=== Data to use ===

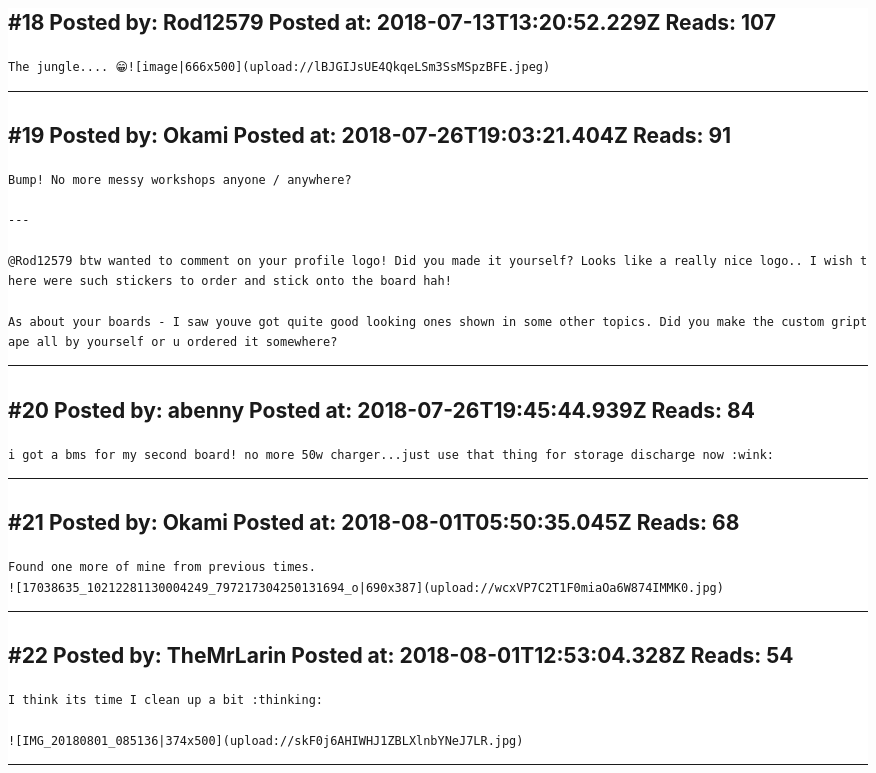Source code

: ## \#18 Posted by: Rod12579 Posted at: 2018-07-13T13:20:52.229Z Reads: 107

```
The jungle.... 😁![image|666x500](upload://lBJGIJsUE4QkqeLSm3SsMSpzBFE.jpeg)
```

---
## \#19 Posted by: Okami Posted at: 2018-07-26T19:03:21.404Z Reads: 91

```
Bump! No more messy workshops anyone / anywhere?

---

@Rod12579 btw wanted to comment on your profile logo! Did you made it yourself? Looks like a really nice logo.. I wish there were such stickers to order and stick onto the board hah!

As about your boards - I saw youve got quite good looking ones shown in some other topics. Did you make the custom griptape all by yourself or u ordered it somewhere?
```

---
## \#20 Posted by: abenny Posted at: 2018-07-26T19:45:44.939Z Reads: 84

```
i got a bms for my second board! no more 50w charger...just use that thing for storage discharge now :wink:
```

---
## \#21 Posted by: Okami Posted at: 2018-08-01T05:50:35.045Z Reads: 68

```
Found one more of mine from previous times.
![17038635_10212281130004249_797217304250131694_o|690x387](upload://wcxVP7C2T1F0miaOa6W874IMMK0.jpg)
```

---
## \#22 Posted by: TheMrLarin Posted at: 2018-08-01T12:53:04.328Z Reads: 54

```
I think its time I clean up a bit :thinking: 

![IMG_20180801_085136|374x500](upload://skF0j6AHIWHJ1ZBLXlnbYNeJ7LR.jpg)
```

---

===

Retype all records exactly as shown above, images excluded.

Response for this exercise:
Source code

: ## \#18 Posted by: Rod12579 Posted at: 2018-07-13T13:20:52.229Z Reads: 107

```
The jungle.... 😁![image|666x500](upload://lBJGIJsUE4QkqeLSm3SsMSpzBFE.jpeg)
```

---
## \#19 Posted by: Okami Posted at: 2018-07-26T19:03:21.404Z Reads: 91

```
Bump! No more messy workshops anyone / anywhere?

---

@Rod12579 btw wanted to comment on your profile logo! Did you made it yourself? Looks like a really nice logo.. I wish there were such stickers to order and stick onto the board hah!

As about your boards - I saw youve got quite good looking ones shown in some other topics. Did you make the custom griptape all by yourself or u ordered it somewhere?
```

---
## \#20 Posted by: abenny Posted at: 2018-07-26T19:45:44.939Z Reads: 84

```
i got a bms for my second board! no more 50w charger...just use that thing for storage discharge now :wink:
```

---
## \#21 Posted by: Okami Posted at: 2018-08-01T05:50:35.045Z Reads: 68

```
Found one more of mine from previous times.
![17038635_10212281130004249_797217304250131694_o|690x387](upload://wcxVP7C2T1F0miaOa6W874IMMK0.jpg)
```

---
## \#22 Posted by: TheMrLarin Posted at: 2018-08-01T12:53:04.328Z Reads: 54

```
I think its time I clean up a bit :thinking: 

![IMG_20180801_085136|374x500](upload://skF0j6AHIWHJ1ZBLXlnbYNeJ7LR.jpg)
```

---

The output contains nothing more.